Entertainment

'The Discovery': It Wouldn't Take Much to Trigger Mass Suicide

Robert Redford's new Sundance sci-fi film suggests humans don't like living much.

by Jordan Zakarin

When a story about the afterlife is presented as overt religious propaganda, like 2014’s Heaven Is for Real, I scoff and dismiss it out of hand. But add a little pseudoscience and substitute ambiguity and moral complications for absolute answers, and you’ve got me — and most mainstream critics and audiences — willing to go along for the ride … at least for a little while.

In the first scene of The Discovery, which premiered at Sundance on Friday night, the trailblazing Dr. Thomas Harbor (Robert Redford) says that while he can’t speak to the existence of souls, he can confirm the existence of some sort of afterlife. His research has indicated that our consciousnesses go to some different plane of existence after our bodies have expired; he can’t at all confirm that this new plane is any better than the one that we currently occupy, but the world is such a miserable place for so many that even a vague promise is enough to inspire mass suicide. Given what’s going on in the real world, it’s almost hard to blame them.

Two years after the Discovery, as it is known, more than four million people have taken their own lives, hoping for a better second act. It’s gotten so bad that Will (Jason Segel), Dr. Harbor’s son and former protégé/partner, is returning home to his father’s island laboratory in order to convince him to give up his work. On the way he meets a depressed woman named Isla (Rooney Mara), and soon after, saves her from her own suicide attempt.
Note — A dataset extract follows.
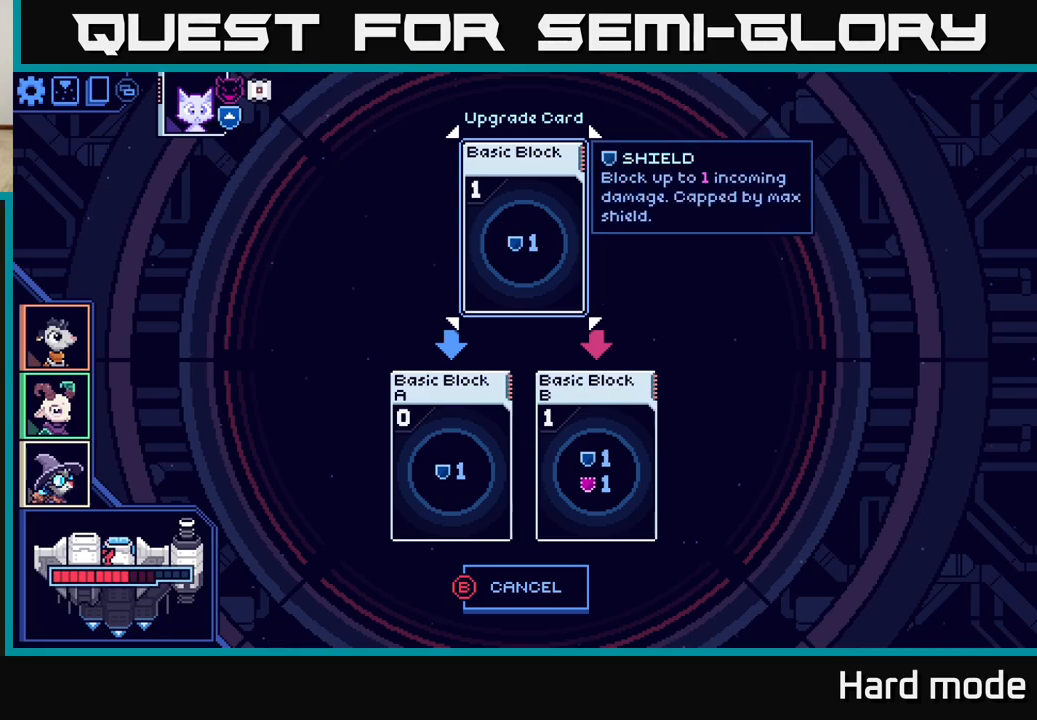
{"buttons": [], "left_stick": "center", "events": []}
Will discovers that his father, though still mild-mannered, has become almost a cult leader, with a gigantic fortress staffed by true believers who wear different colored jumpsuits. Many of them have failed several times at suicide, and working for Dr. Harbor gives them something to live for … though for many, that’s just potential access to inside information about what it’s like to be dead.
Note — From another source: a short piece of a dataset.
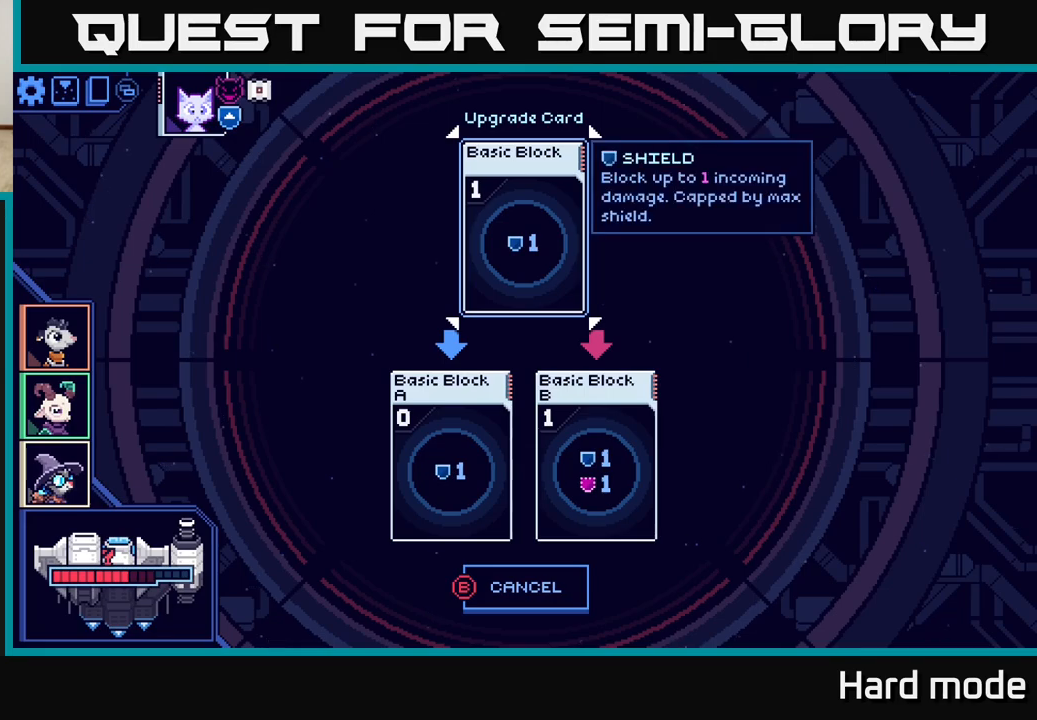
{"buttons": [], "left_stick": "center", "events": [[383, "B", "down"], [500, "B", "up"]]}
Dr. Harbor is working on the next phase of his life’s work: recording where the consciousness goes once it leaves the body. Like in their first film, the delightfully twisted relationship drama The One I Love, McDowell and writing partner Justin Leder don’t spend much time with explaining the fake science driving their stories; none of it is real, so why bother? All we get is a giant laboratory and a huge tangle of electromagnetic probes stuck atop a person’s head, which look a very sloppy version of Professor X’s Cerebro.

Despite Will’s doubts, they do discover some unsettling images being transmitted from the deceased’s consciousness, which creates their own second act mystery and play into a big third act twist. As the film goes on, Will and Isla — she’s come to live at the fortress — start to wonder if they’re seeing an afterlife at all, or just electrical pulses playing back different memories. That’s where things start to go off the rails a bit … and play into real-world controversies and a scientific debate that really shouldn’t exist at all.
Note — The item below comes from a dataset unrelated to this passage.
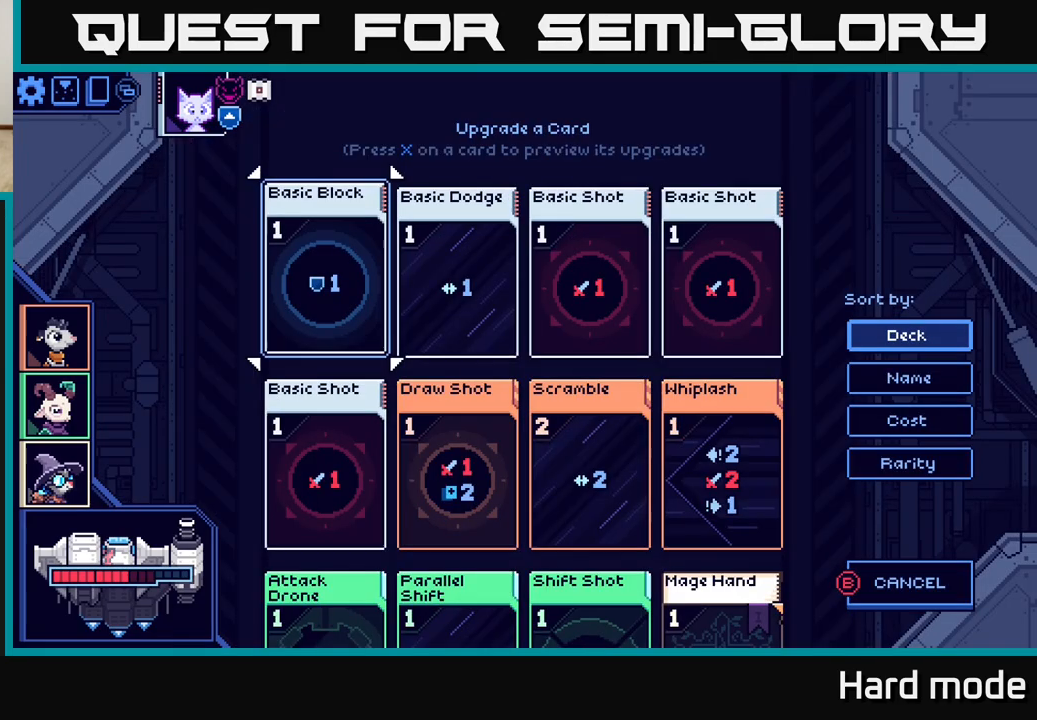
{"buttons": [], "left_stick": "center", "events": [[183, "left_stick", "right"], [283, "X", "down"], [350, "left_stick", "center"], [417, "X", "up"]]}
People who have suffered near-death experiences have for hundreds of years claimed that they saw great visions in those momentary dalliances with mortality. For many, it was a simple white light; others experienced memories and fantasies scrambled together, mixing the deep recesses of their minds with hallucinatory visions. These were often interpreted as signs of a higher power, and some still believe that they are indeed proof of a heanly being. But science has more recently explained that it’s likely just the simultaneous firing of the sympathetic and parasympathetic nervous systems, which seems to only occur as bodies prepare for total shutdown.

This explanation does not get mentioned in The Discovery, which in fairness, makes no assertions of being factual or scientific. It walks a careful line there; McDowell said in the post-screening Q&A that they didn’t want to invoke religion, because it would bring up far too many confusing possibilities and questions, given the plethora of religious visions of the afterlife. The movie is meant to raise more philosophical questions of both the viewer and society at large. Would you kill yourself if you knew the afterlife was a true possibility? And should society work to stop people from making that decision for themselves?

The film doesn’t explore these questions enough, because it gets preoccupied with the relationship between Will and Isla, and the personal tragedies that animate their pasts … and futures. There is a cautionary element, as is the case with most science fiction films, but an unspoken suggestion is that we haven’t made life on this earth worthy of living when theres even a vague notion of an alternative.

The Discovery will hit theaters on March 31.